▸ WHAT YOU NEED TO DO
1: In the Caxton College text, duplicate word for word the part that opens with the words containing "Caxton College was" and closes with "future social relations.".
2: Render this sentence from the Caxton College text in Spanish: "Most of the students at Caxton College are Spanish, with about 20% of the student body coming from overseas."

▸ DOCUMENT SECTION
§ §

Location
- Puçol, Valencia, 46530 Spain
- 39°37′31″N 0°18′11″W﻿ / ﻿39.625168°N 0.30295°W

Information
- Type: Private School
- Motto: Honeste Vivere
- Established: 1987
- Age: 1 to 18
- Website: www.caxtoncollege.com/

= Caxton College =

Caxton College is a mixed private school located in Valencia (Spain) which offers complete education to students between 1 and 18 years of age, following the National Curriculum for England in a multicultural environment.

==History==

Caxton College was founded in 1987 by the Gil-Marqués family and the current school principal is Marta Gil Marqués. Honeste Vivere is the school motto, as the school aspires for students to "live honourably" and to establish firm future social relations.

The students receive strong academic guidance and are also taught good fellowship, support for those less fortunate, good social behaviour and to question the world around them, all within a framework combining the British and Spanish cultures.

Most of the students at Caxton College are Spanish, with about 20% of the student body coming from overseas. Many of these international students live with their own families, while others board with host families.

§ §

▸ DATASET SECTION

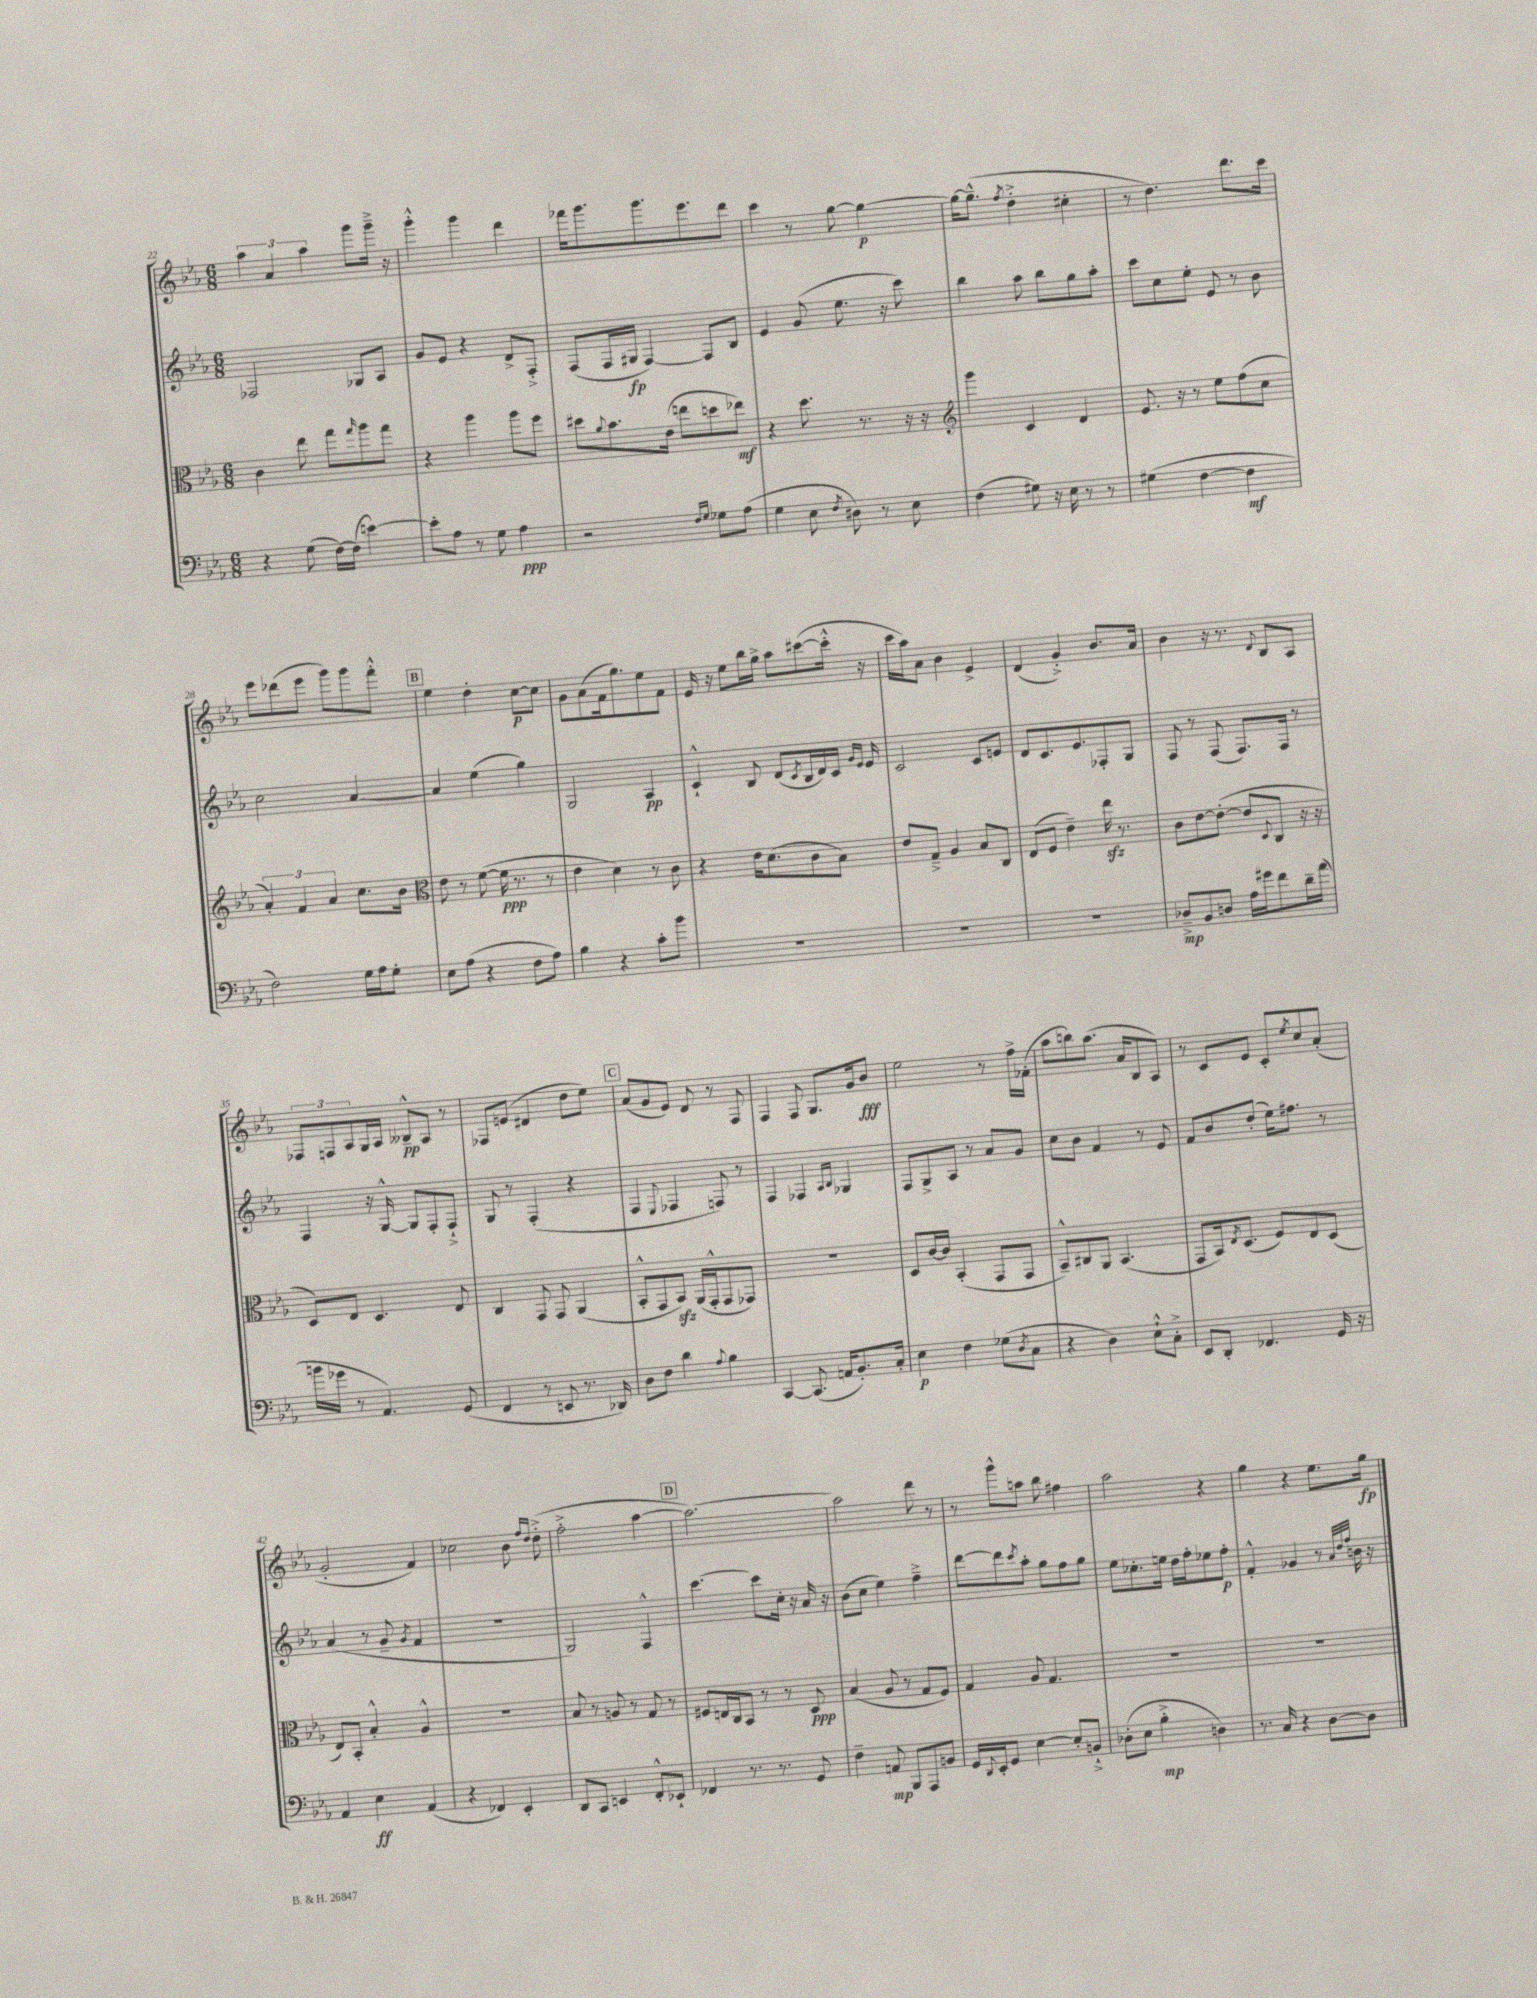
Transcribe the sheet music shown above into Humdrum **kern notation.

§ §

▸ ANSWERS PER TASK
1:
Caxton College was founded in 1987 by the Gil-Marqués family and the current school principal is Marta Gil Marqués. Honeste Vivere is the school motto, as the school aspires for students to "live honourably" and to establish firm future social relations.

2: La mayoría de los alumnos de Caxton College son españoles, y alrededor del 20 % del alumnado procede del extranjero.